Render every line of the records below as a numbered list, omitting any blank lines.
=======
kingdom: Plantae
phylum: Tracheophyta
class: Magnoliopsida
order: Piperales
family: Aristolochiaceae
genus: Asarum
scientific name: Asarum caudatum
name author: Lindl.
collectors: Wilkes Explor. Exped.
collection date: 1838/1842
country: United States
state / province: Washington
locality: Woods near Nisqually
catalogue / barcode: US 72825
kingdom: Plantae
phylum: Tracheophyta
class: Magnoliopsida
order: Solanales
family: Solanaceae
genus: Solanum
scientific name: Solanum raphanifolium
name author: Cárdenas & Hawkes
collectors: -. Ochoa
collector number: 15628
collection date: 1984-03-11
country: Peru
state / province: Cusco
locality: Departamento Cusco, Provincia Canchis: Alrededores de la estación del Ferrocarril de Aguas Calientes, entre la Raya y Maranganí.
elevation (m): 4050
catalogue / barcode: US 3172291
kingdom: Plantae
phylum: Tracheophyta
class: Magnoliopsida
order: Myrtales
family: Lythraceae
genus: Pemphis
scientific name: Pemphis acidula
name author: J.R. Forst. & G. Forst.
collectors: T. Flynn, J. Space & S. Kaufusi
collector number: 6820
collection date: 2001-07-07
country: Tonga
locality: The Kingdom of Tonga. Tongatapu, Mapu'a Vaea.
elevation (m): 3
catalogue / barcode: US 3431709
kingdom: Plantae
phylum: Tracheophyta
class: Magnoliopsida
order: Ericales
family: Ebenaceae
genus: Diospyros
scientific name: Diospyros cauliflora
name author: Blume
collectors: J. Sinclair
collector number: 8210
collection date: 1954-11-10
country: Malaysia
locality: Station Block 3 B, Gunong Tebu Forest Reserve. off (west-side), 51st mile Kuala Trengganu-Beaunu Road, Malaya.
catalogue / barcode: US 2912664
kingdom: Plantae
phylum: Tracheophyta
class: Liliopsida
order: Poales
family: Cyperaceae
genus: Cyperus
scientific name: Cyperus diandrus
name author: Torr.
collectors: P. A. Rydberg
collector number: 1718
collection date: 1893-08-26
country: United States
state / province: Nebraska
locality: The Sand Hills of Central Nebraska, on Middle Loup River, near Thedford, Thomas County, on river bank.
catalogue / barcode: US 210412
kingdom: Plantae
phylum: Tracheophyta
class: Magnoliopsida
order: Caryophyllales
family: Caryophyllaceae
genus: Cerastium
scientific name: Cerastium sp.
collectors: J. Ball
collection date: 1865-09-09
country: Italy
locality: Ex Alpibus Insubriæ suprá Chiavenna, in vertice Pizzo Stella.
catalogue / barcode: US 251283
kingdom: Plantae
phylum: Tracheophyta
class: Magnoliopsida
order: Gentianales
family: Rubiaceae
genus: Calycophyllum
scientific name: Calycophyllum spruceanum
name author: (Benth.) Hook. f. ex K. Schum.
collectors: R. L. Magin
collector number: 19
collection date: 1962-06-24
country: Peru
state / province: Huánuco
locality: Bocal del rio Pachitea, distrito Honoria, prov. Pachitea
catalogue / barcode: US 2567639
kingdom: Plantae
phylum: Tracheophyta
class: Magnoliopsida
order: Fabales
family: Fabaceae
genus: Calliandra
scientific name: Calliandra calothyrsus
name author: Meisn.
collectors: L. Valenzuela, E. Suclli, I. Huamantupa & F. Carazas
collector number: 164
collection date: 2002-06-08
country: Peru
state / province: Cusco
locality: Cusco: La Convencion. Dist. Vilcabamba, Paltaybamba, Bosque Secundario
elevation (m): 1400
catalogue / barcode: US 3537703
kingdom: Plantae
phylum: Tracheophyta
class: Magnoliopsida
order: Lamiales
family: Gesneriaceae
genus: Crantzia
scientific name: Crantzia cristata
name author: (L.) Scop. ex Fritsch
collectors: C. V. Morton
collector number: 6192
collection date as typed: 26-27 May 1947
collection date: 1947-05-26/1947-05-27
=======
• Task response:
1. kingdom: Plantae
2. phylum: Tracheophyta
3. class: Magnoliopsida
4. order: Piperales
5. family: Aristolochiaceae
6. genus: Asarum
7. scientific name: Asarum caudatum
8. name author: Lindl.
9. collectors: Wilkes Explor. Exped.
10. collection date: 1838/1842
11. country: United States
12. state / province: Washington
13. locality: Woods near Nisqually
14. catalogue / barcode: US 72825
15. kingdom: Plantae
16. phylum: Tracheophyta
17. class: Magnoliopsida
18. order: Solanales
19. family: Solanaceae
20. genus: Solanum
21. scientific name: Solanum raphanifolium
22. name author: Cárdenas & Hawkes
23. collectors: -. Ochoa
24. collector number: 15628
25. collection date: 1984-03-11
26. country: Peru
27. state / province: Cusco
28. locality: Departamento Cusco, Provincia Canchis: Alrededores de la estación del Ferrocarril de Aguas Calientes, entre la Raya y Maranganí.
29. elevation (m): 4050
30. catalogue / barcode: US 3172291
31. kingdom: Plantae
32. phylum: Tracheophyta
33. class: Magnoliopsida
34. order: Myrtales
35. family: Lythraceae
36. genus: Pemphis
37. scientific name: Pemphis acidula
38. name author: J.R. Forst. & G. Forst.
39. collectors: T. Flynn, J. Space & S. Kaufusi
40. collector number: 6820
41. collection date: 2001-07-07
42. country: Tonga
43. locality: The Kingdom of Tonga. Tongatapu, Mapu'a Vaea.
44. elevation (m): 3
45. catalogue / barcode: US 3431709
46. kingdom: Plantae
47. phylum: Tracheophyta
48. class: Magnoliopsida
49. order: Ericales
50. family: Ebenaceae
51. genus: Diospyros
52. scientific name: Diospyros cauliflora
53. name author: Blume
54. collectors: J. Sinclair
55. collector number: 8210
56. collection date: 1954-11-10
57. country: Malaysia
58. locality: Station Block 3 B, Gunong Tebu Forest Reserve. off (west-side), 51st mile Kuala Trengganu-Beaunu Road, Malaya.
59. catalogue / barcode: US 2912664
60. kingdom: Plantae
61. phylum: Tracheophyta
62. class: Liliopsida
63. order: Poales
64. family: Cyperaceae
65. genus: Cyperus
66. scientific name: Cyperus diandrus
67. name author: Torr.
68. collectors: P. A. Rydberg
69. collector number: 1718
70. collection date: 1893-08-26
71. country: United States
72. state / province: Nebraska
73. locality: The Sand Hills of Central Nebraska, on Middle Loup River, near Thedford, Thomas County, on river bank.
74. catalogue / barcode: US 210412
75. kingdom: Plantae
76. phylum: Tracheophyta
77. class: Magnoliopsida
78. order: Caryophyllales
79. family: Caryophyllaceae
80. genus: Cerastium
81. scientific name: Cerastium sp.
82. collectors: J. Ball
83. collection date: 1865-09-09
84. country: Italy
85. locality: Ex Alpibus Insubriæ suprá Chiavenna, in vertice Pizzo Stella.
86. catalogue / barcode: US 251283
87. kingdom: Plantae
88. phylum: Tracheophyta
89. class: Magnoliopsida
90. order: Gentianales
91. family: Rubiaceae
92. genus: Calycophyllum
93. scientific name: Calycophyllum spruceanum
94. name author: (Benth.) Hook. f. ex K. Schum.
95. collectors: R. L. Magin
96. collector number: 19
97. collection date: 1962-06-24
98. country: Peru
99. state / province: Huánuco
100. locality: Bocal del rio Pachitea, distrito Honoria, prov. Pachitea
101. catalogue / barcode: US 2567639
102. kingdom: Plantae
103. phylum: Tracheophyta
104. class: Magnoliopsida
105. order: Fabales
106. family: Fabaceae
107. genus: Calliandra
108. scientific name: Calliandra calothyrsus
109. name author: Meisn.
110. collectors: L. Valenzuela, E. Suclli, I. Huamantupa & F. Carazas
111. collector number: 164
112. collection date: 2002-06-08
113. country: Peru
114. state / province: Cusco
115. locality: Cusco: La Convencion. Dist. Vilcabamba, Paltaybamba, Bosque Secundario
116. elevation (m): 1400
117. catalogue / barcode: US 3537703
118. kingdom: Plantae
119. phylum: Tracheophyta
120. class: Magnoliopsida
121. order: Lamiales
122. family: Gesneriaceae
123. genus: Crantzia
124. scientific name: Crantzia cristata
125. name author: (L.) Scop. ex Fritsch
126. collectors: C. V. Morton
127. collector number: 6192
128. collection date as typed: 26-27 May 1947
129. collection date: 1947-05-26/1947-05-27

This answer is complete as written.